Your objective → Set down, word for word, every line of the listing below, starting with the one that contains "(184, 373) = (489, 199): picture" and ending with the final line. Include nothing else.

——————————

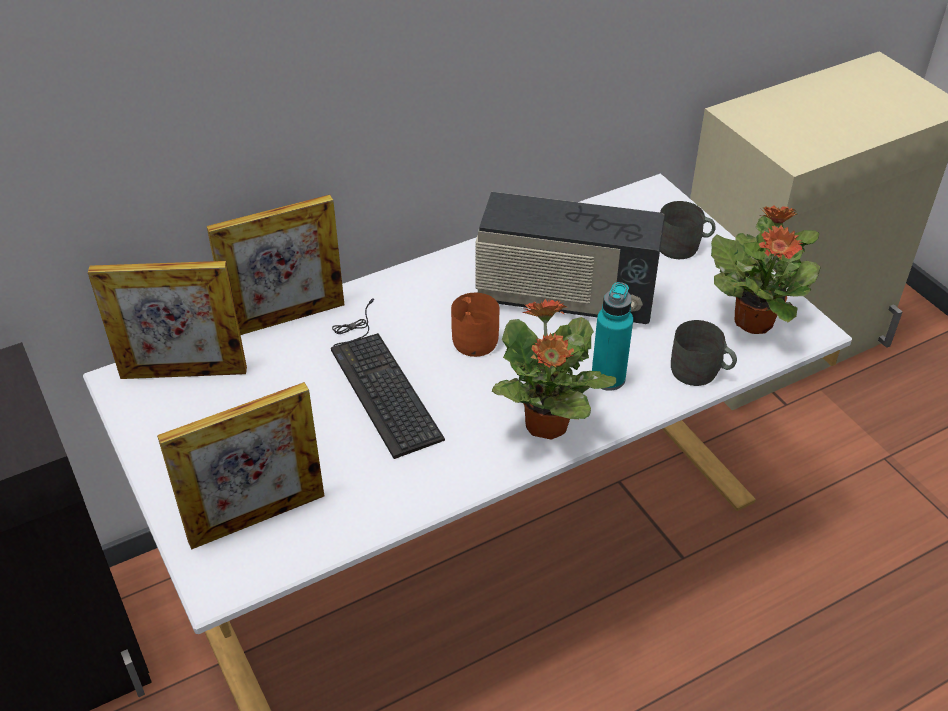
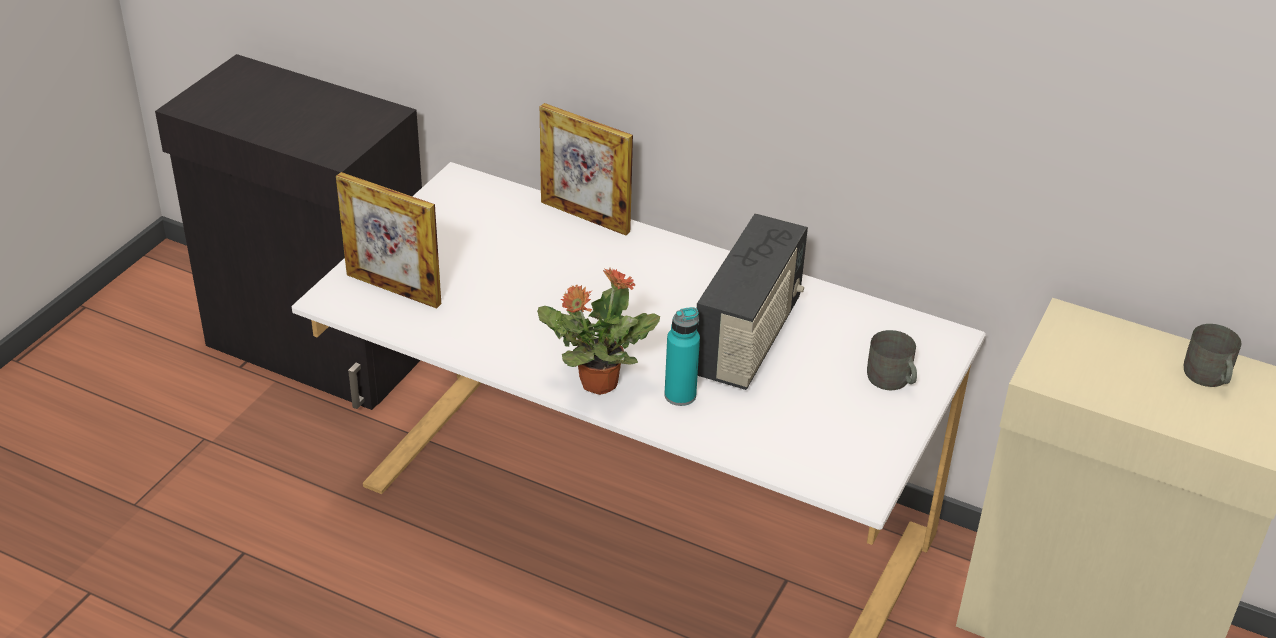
camera: 55 degrees right, 5 degrees down
(184, 373) = (489, 199): picture frame -> none
(380, 379) = (567, 285): keyboard -> none
(474, 336) = (657, 310): orange mug -> none
(565, 299) = (749, 339): radio -> radio turned 135 degrees counterclockwise
(700, 372) = (738, 443): grey mug -> grey mug (1208, 377)
(754, 320) = (837, 454): potted plant -> none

——————————

Reply →
(184, 373) = (489, 199): picture frame -> none
(380, 379) = (567, 285): keyboard -> none
(474, 336) = (657, 310): orange mug -> none
(565, 299) = (749, 339): radio -> radio turned 135 degrees counterclockwise
(700, 372) = (738, 443): grey mug -> grey mug (1208, 377)
(754, 320) = (837, 454): potted plant -> none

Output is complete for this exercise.